Every record below should be transcribed exactly. Omit the images.

::::::

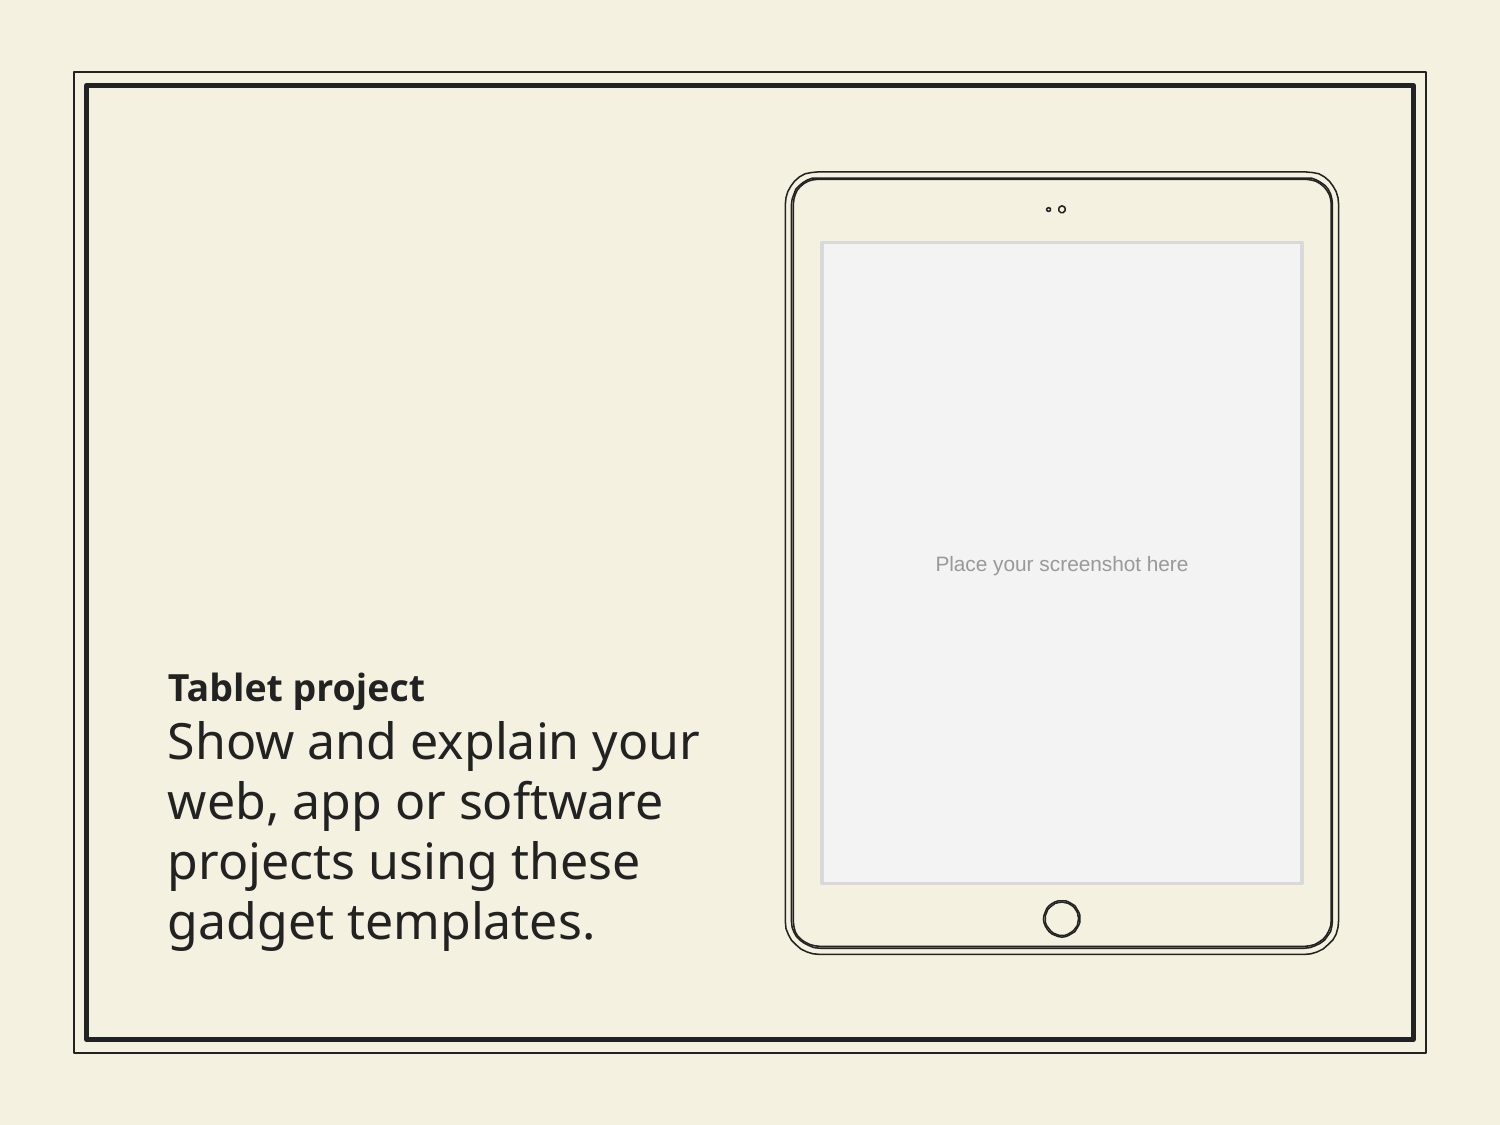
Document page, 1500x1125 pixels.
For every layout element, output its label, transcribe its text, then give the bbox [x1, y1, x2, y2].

text_box [785, 171, 1339, 955]
list Tablet project Show and explain your web, app or software projects using these gadget templates. [152, 160, 748, 965]
text_box Place your screenshot here [821, 242, 1303, 884]
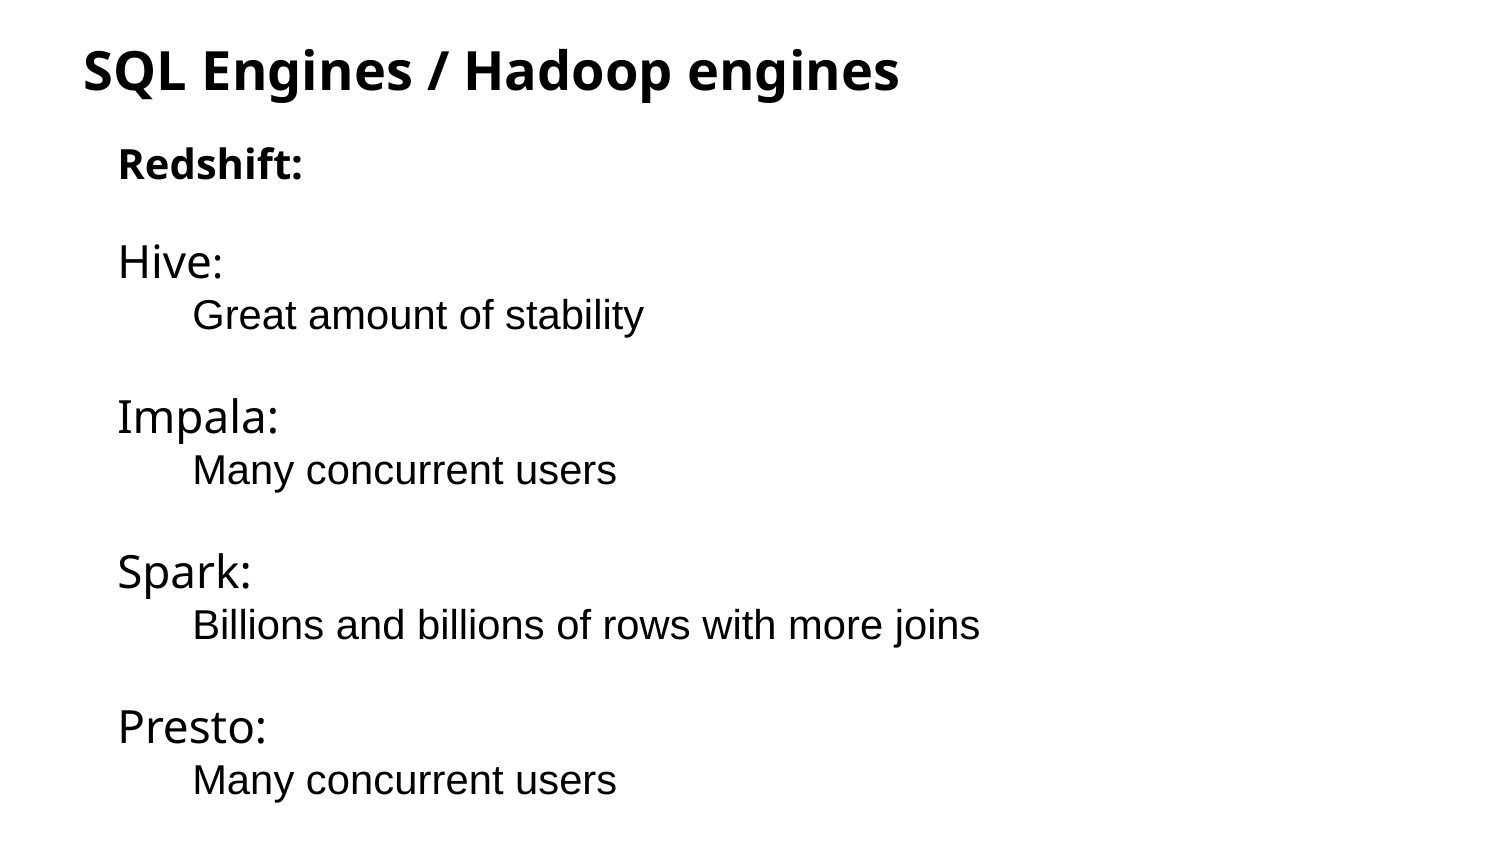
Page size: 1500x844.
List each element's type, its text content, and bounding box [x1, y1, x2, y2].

::::::

# Exercise result:
Document page, 1500x1125 pixels.
For every layout element, output its label, transcribe its text, then give the bbox [x1, y1, x2, y2].

text_box [785, 171, 1339, 955]
list Tablet project Show and explain your web, app or software projects using these gadget templates. [152, 160, 748, 965]
text_box Place your screenshot here [821, 242, 1303, 884]
Page size: 1500x844.
List each element's type, its text content, and bounding box [x1, y1, x2, y2].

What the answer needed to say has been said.